Rose-colored dreams.
kitten   March 13, 2009

Her voice slides off the edge of winter, bringing promise of warmth, holding back just the way I'd expected, season after season. "Belief isn't a crime," she tells me, glancing skyward, ignoring my gaze outlining her profile. "You'll find beauty when it comes," she finishes, and holds that moment.

Beauty, I have found, I don't tell her. Beauty is your hair in the morning, I don't explain. Beauty is the way your lips fit against my neck, I wish I'd said, and how your thighs interlock with mine. She'd smirk if I told her that beauty is your voice drifting into song because it struck your mood, so I don't. Beauty is your fingertips brushing against my palms, I can't say to her, those palms clenched with need. Why wont you accept that?

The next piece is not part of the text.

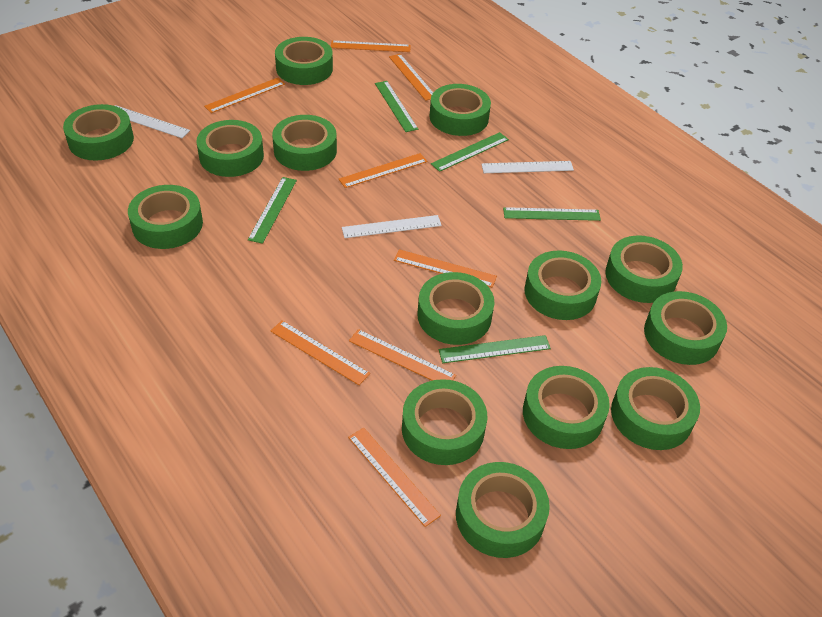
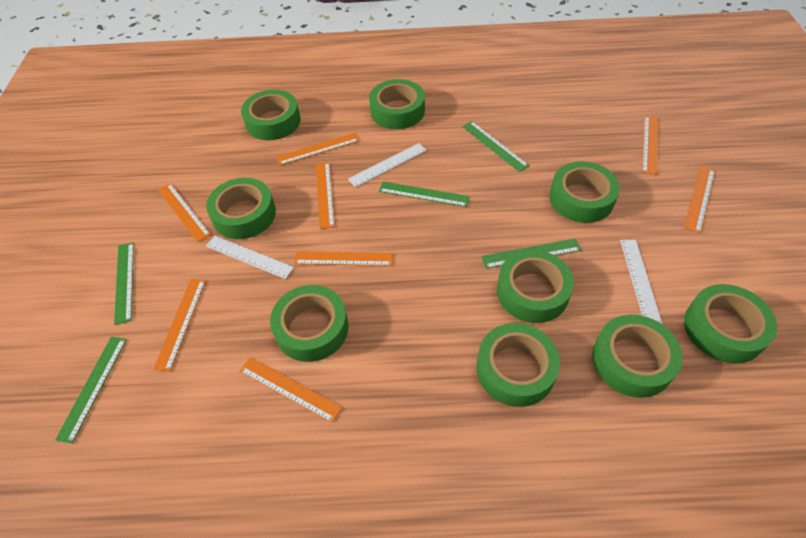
green tape: [63,104,134,161] [128,185,203,249] [197,120,264,177] [272,115,337,171] [275,37,333,85] [402,379,487,465] [418,272,495,345] [430,84,491,136] [456,462,550,558] [523,366,610,449] [525,250,601,320] [605,235,683,303] [611,367,700,450] [644,291,727,365] = 14 -> [206,178,276,239] [241,90,301,140] [270,285,349,362] [369,79,425,129] [477,323,560,407] [497,250,574,323] [549,161,620,223] [592,314,682,398] [684,284,777,364] = 9

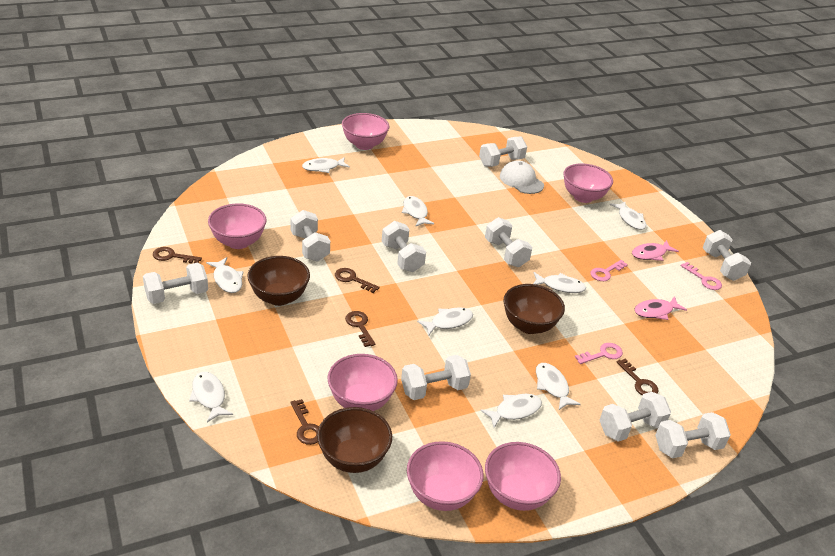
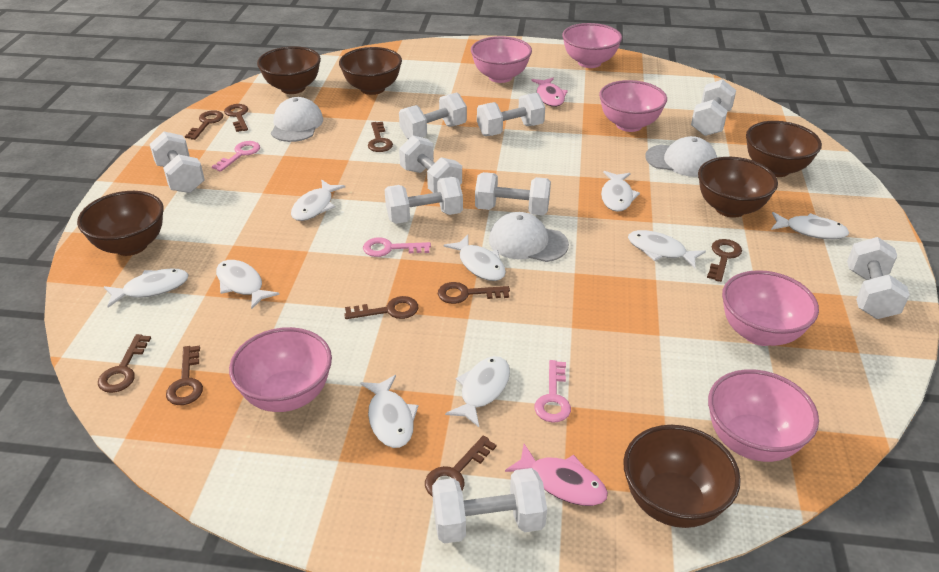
brown bowl: [247,256,310,306] [317,407,392,473] [503,284,565,334] = 3 -> [77,191,164,256] [257,46,321,94] [339,47,402,95] [623,425,741,528] [698,157,778,218] [746,121,822,177] = 6
brown key: [153,247,202,264] [290,399,319,445] [335,268,380,293] [345,311,375,347] [616,358,659,396] = 5 -> [98,334,151,393] [166,345,203,405] [185,110,223,140] [224,104,248,132] [344,296,418,319] [368,122,393,152] [425,436,496,497] [438,282,510,304] [707,239,742,282] = 9
white cap: [500,160,544,194] = 1 -> [271,97,323,142] [489,212,569,262] [645,136,717,177] = 3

The question, never answered, and the moment passes for her, as it always does. As it always did. Eyes meeting, neurons firing into some distant eternal shore with a surf that flows by rhythms only she can hear. Her fingers, mine, twisted together, twitching to a pulse that is hers alone, and I may never follow. She says so without a breath, and I pretend to understand.

Understanding, I may never receive, and the comfort of her faith may be something in which I'll never wrap myself. But I believe there was a moment for her, maybe long since gone, in which she heard these words, and felt my hand tighten around hers.

The question never answered, the moment passed. Understanding, I may never receive. "Belief isn't a crime," she had told me, so long ago, and maybe at the bottom of this bottle I'll find the beauty she'd never let me find in her. I believe I will. Belief isn't a crime.